- Extracted material -
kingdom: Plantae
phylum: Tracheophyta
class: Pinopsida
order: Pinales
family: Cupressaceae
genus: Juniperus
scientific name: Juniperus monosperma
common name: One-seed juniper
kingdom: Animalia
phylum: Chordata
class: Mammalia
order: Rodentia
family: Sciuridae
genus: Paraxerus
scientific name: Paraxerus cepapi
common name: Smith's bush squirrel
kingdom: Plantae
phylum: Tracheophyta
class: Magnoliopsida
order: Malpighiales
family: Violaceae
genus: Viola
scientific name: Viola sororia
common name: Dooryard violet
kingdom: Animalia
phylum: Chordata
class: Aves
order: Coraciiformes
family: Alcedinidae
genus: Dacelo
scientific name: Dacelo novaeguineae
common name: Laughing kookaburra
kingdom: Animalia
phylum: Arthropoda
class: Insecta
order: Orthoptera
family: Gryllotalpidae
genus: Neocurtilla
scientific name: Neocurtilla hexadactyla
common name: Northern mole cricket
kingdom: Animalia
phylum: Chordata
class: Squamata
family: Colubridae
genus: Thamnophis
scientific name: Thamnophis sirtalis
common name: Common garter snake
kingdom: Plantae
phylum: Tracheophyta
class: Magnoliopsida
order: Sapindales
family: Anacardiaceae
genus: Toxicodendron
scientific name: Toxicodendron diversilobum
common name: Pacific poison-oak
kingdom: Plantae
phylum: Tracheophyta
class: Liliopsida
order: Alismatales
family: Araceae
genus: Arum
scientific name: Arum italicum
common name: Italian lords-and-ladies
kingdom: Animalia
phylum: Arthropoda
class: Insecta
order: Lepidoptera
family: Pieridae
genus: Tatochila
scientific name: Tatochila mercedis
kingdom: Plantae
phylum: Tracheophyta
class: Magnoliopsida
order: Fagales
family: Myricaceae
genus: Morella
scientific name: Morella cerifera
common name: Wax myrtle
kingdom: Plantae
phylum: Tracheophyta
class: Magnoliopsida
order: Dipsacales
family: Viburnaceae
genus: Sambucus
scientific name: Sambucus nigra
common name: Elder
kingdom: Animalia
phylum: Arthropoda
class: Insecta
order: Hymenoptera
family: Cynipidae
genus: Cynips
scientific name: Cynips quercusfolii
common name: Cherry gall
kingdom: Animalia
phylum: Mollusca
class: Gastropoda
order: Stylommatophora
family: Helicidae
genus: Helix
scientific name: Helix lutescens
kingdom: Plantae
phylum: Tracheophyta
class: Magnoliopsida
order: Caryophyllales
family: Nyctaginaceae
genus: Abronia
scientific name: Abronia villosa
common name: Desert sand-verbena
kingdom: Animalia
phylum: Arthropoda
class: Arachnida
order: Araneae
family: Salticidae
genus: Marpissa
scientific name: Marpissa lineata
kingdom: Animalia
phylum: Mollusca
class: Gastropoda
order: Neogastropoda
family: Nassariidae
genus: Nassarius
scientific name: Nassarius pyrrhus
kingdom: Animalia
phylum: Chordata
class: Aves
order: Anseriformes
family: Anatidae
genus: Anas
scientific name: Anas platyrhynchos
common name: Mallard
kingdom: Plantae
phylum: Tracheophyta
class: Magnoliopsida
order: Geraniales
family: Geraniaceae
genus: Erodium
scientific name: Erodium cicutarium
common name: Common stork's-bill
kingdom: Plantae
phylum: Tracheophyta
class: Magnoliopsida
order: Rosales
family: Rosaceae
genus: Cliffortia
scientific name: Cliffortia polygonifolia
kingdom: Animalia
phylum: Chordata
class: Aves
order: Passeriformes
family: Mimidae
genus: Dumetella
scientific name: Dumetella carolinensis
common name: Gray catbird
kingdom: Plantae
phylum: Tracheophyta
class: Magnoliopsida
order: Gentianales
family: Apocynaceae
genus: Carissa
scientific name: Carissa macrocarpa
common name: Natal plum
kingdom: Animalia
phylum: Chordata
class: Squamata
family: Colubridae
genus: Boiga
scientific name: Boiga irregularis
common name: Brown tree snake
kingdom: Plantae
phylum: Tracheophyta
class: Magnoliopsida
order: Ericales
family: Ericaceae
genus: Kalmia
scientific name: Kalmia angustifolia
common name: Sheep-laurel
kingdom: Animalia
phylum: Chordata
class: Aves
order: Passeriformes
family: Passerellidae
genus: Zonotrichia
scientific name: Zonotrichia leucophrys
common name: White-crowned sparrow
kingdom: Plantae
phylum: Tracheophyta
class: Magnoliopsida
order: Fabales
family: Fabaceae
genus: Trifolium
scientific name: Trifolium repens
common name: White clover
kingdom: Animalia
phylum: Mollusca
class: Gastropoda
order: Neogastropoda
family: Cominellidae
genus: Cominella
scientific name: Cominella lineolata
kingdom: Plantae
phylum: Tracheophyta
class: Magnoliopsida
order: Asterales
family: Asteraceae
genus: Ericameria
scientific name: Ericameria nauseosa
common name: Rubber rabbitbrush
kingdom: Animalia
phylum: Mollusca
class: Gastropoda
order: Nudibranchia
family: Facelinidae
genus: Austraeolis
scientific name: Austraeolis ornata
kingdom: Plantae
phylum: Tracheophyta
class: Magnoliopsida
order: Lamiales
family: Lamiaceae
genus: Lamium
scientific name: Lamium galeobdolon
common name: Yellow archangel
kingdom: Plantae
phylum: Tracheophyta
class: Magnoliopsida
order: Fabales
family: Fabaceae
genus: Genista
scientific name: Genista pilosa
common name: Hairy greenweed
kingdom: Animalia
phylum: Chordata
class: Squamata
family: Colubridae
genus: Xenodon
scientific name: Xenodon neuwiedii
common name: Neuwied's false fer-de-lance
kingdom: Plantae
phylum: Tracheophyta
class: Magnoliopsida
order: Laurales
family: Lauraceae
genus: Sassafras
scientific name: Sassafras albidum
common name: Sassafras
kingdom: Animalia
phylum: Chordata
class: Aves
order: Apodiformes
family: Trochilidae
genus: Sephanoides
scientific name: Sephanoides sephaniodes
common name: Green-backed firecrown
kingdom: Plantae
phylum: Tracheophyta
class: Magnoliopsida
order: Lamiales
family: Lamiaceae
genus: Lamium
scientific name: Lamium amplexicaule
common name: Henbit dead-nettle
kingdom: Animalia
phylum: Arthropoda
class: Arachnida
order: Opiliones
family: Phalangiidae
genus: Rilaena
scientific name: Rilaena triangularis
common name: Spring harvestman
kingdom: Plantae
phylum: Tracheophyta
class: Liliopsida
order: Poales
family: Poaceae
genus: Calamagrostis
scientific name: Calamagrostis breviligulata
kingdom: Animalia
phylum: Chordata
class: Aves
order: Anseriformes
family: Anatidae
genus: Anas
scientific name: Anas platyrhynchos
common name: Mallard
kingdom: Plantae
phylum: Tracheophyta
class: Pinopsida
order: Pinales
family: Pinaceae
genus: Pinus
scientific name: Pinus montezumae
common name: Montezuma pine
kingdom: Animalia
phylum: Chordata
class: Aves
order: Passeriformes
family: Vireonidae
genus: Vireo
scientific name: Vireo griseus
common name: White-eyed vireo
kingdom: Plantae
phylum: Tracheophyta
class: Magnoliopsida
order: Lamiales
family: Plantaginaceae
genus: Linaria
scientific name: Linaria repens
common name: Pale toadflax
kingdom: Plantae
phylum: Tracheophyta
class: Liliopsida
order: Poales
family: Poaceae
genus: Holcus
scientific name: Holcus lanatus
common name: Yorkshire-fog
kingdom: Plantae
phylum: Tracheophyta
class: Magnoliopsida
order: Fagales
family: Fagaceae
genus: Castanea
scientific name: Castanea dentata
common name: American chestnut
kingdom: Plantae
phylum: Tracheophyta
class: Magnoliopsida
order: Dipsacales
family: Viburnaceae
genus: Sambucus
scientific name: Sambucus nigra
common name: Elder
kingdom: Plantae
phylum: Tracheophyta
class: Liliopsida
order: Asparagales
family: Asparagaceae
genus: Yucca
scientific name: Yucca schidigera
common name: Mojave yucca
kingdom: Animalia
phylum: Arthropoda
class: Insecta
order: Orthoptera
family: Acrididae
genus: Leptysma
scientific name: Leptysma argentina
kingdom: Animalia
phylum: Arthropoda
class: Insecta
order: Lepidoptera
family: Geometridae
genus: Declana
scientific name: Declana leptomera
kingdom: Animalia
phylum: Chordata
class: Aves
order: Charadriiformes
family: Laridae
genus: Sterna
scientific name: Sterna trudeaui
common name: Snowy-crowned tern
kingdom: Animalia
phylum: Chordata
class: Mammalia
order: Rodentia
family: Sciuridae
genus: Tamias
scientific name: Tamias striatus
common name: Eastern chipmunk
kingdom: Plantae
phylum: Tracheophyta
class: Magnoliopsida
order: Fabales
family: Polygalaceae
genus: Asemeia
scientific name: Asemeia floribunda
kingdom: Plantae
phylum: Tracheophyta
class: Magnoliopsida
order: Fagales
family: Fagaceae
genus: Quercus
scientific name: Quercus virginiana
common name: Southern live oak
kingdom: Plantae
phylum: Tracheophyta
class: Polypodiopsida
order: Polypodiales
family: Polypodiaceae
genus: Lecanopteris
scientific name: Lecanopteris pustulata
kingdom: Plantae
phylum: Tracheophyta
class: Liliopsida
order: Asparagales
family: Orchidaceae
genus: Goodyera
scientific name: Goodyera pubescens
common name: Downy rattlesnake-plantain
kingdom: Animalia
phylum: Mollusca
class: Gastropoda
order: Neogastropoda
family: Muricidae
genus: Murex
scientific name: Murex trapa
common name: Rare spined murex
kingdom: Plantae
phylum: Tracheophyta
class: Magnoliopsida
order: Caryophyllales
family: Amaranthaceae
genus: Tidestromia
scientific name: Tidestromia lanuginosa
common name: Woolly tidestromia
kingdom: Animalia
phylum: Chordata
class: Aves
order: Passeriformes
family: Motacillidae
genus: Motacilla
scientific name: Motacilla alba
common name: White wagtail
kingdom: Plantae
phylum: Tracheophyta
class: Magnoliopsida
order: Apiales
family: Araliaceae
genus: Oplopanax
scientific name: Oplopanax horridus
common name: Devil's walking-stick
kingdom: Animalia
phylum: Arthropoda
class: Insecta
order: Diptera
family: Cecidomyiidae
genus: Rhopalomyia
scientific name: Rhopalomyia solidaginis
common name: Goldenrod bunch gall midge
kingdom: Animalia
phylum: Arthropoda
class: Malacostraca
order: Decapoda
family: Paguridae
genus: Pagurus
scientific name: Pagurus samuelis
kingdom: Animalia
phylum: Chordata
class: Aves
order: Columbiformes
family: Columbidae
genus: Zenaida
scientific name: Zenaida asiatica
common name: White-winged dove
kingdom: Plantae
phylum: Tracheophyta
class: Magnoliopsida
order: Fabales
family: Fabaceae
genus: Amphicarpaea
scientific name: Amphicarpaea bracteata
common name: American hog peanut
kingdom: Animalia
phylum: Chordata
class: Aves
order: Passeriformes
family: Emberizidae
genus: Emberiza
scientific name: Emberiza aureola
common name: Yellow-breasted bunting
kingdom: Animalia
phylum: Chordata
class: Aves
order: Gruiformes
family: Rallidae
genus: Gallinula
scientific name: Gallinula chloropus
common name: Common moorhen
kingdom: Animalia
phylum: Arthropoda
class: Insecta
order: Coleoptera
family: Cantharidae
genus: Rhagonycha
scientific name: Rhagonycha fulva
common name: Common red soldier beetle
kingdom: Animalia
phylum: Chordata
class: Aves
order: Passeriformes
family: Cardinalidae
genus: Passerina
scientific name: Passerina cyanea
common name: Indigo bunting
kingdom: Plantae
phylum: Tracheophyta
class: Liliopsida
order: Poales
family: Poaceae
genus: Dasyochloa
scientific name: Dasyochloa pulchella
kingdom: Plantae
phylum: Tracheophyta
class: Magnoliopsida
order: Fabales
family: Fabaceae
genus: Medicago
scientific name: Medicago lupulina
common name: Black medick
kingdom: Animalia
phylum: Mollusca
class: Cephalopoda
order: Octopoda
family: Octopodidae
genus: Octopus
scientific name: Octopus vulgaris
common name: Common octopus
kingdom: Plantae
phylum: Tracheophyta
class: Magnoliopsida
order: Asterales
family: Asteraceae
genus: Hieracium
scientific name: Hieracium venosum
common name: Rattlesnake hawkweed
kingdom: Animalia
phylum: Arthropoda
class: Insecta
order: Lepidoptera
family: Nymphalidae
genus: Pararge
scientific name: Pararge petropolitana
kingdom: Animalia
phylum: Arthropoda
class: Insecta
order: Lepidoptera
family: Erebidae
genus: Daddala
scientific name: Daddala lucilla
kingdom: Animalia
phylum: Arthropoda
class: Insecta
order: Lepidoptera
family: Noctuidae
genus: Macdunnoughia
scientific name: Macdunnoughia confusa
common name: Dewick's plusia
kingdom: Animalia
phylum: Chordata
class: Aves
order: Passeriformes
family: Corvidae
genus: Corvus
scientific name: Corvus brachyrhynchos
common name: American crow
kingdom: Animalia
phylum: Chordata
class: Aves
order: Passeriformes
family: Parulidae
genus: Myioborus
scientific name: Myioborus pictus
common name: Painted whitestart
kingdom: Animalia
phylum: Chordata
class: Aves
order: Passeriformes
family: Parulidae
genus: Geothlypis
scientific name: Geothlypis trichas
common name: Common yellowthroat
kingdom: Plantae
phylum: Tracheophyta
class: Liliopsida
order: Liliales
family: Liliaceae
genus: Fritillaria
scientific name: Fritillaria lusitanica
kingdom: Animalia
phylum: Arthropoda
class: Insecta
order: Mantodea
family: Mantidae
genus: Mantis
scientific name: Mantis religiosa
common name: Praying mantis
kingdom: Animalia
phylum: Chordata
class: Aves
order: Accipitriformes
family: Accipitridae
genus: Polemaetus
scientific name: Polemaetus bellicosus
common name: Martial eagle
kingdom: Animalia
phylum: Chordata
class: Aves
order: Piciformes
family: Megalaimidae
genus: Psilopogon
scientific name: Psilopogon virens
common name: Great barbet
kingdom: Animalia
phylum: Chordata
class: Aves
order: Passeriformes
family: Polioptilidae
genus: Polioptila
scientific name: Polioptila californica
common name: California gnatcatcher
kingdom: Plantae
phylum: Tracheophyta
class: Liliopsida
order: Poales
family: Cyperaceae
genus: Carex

- Problem requirements -
Rewrite the rows from the start through the line containing "family: Alcedinidae", changing every "common name" to "vernacular name" and keeping everything else the same.

- Written solution -
kingdom: Plantae
phylum: Tracheophyta
class: Pinopsida
order: Pinales
family: Cupressaceae
genus: Juniperus
scientific name: Juniperus monosperma
vernacular name: One-seed juniper
kingdom: Animalia
phylum: Chordata
class: Mammalia
order: Rodentia
family: Sciuridae
genus: Paraxerus
scientific name: Paraxerus cepapi
vernacular name: Smith's bush squirrel
kingdom: Plantae
phylum: Tracheophyta
class: Magnoliopsida
order: Malpighiales
family: Violaceae
genus: Viola
scientific name: Viola sororia
vernacular name: Dooryard violet
kingdom: Animalia
phylum: Chordata
class: Aves
order: Coraciiformes
family: Alcedinidae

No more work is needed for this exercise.